Muparrih mengingatkan bahwa menjual atau mengedarkan rokok ilegal bukan hanya pelanggaran administratif, tapi juga tindak pidana. Undang-Undang Cukai secara tegas mengatur bahwa pelanggaran ini dapat dikenakan sanksi penjara hingga 5 tahun.

“Kami menghimbau para pedagang untuk tidak menjual rokok ilegal karena risikonya sangat besar. Ini melanggar ketentuan perundang-undangan dan bisa berujung pada hukuman pidana yang berat,” jelasnya.

Selain aspek hukum, peredaran rokok ilegal juga memberikan dampak ekonomi negatif. Ia menyebutkan bahwa semakin banyak rokok ilegal di pasaran, semakin kecil pula kontribusi dari Dana Bagi Hasil Cukai Hasil Tembakau (DBHCHT) yang diterima daerah. 

Padahal, dana tersebut digunakan untuk membiayai berbagai program publik, termasuk penanggulangan dampak buruk konsumsi rokok.

“Dana bagi hasil cukai itu penting untuk masyarakat. Kalau rokok ilegal dibiarkan beredar luas, dana itu akan berkurang. Ini merugikan daerah, terutama untuk kegiatan penanggulangan dampak negatif rokok,” ungkap Muparrih.

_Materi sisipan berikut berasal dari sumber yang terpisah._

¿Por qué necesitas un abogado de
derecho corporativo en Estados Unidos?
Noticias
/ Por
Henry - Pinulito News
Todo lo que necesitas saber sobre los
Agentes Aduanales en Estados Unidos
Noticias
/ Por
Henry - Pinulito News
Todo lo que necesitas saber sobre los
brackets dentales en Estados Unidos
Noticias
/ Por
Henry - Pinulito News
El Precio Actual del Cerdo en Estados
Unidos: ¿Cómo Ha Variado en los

Muparrih menegaskan, perang melawan rokok ilegal bukan hanya tugas aparat penegak hukum. Masyarakat juga memiliki peran vital, terutama sebagai konsumen yang cerdas dan peduli hukum.

“Kami mengajak masyarakat untuk tidak mengonsumsi rokok ilegal. Rokok ilegal itu tidak hanya berbahaya untuk kesehatan, tapi juga merugikan negara dan merampas hak-hak petani tembakau serta pelaku UMKM rokok legal,” ucapnya.

Ia juga mendorong masyarakat agar aktif melaporkan jika menemukan peredaran rokok ilegal di sekitar mereka. Bea Cukai membuka pintu pelaporan seluas-luasnya, termasuk melalui kantor terdekat atau saluran informasi resmi lainnya.

“Kalau masyarakat menemukan rokok tanpa pita cukai, atau dengan pita palsu, bekas, atau salah peruntukan, segera laporkan. Ini adalah bentuk dukungan nyata kepada pemerintah dalam menegakkan hukum dan melindungi kepentingan bersama,” imbau Muparrih.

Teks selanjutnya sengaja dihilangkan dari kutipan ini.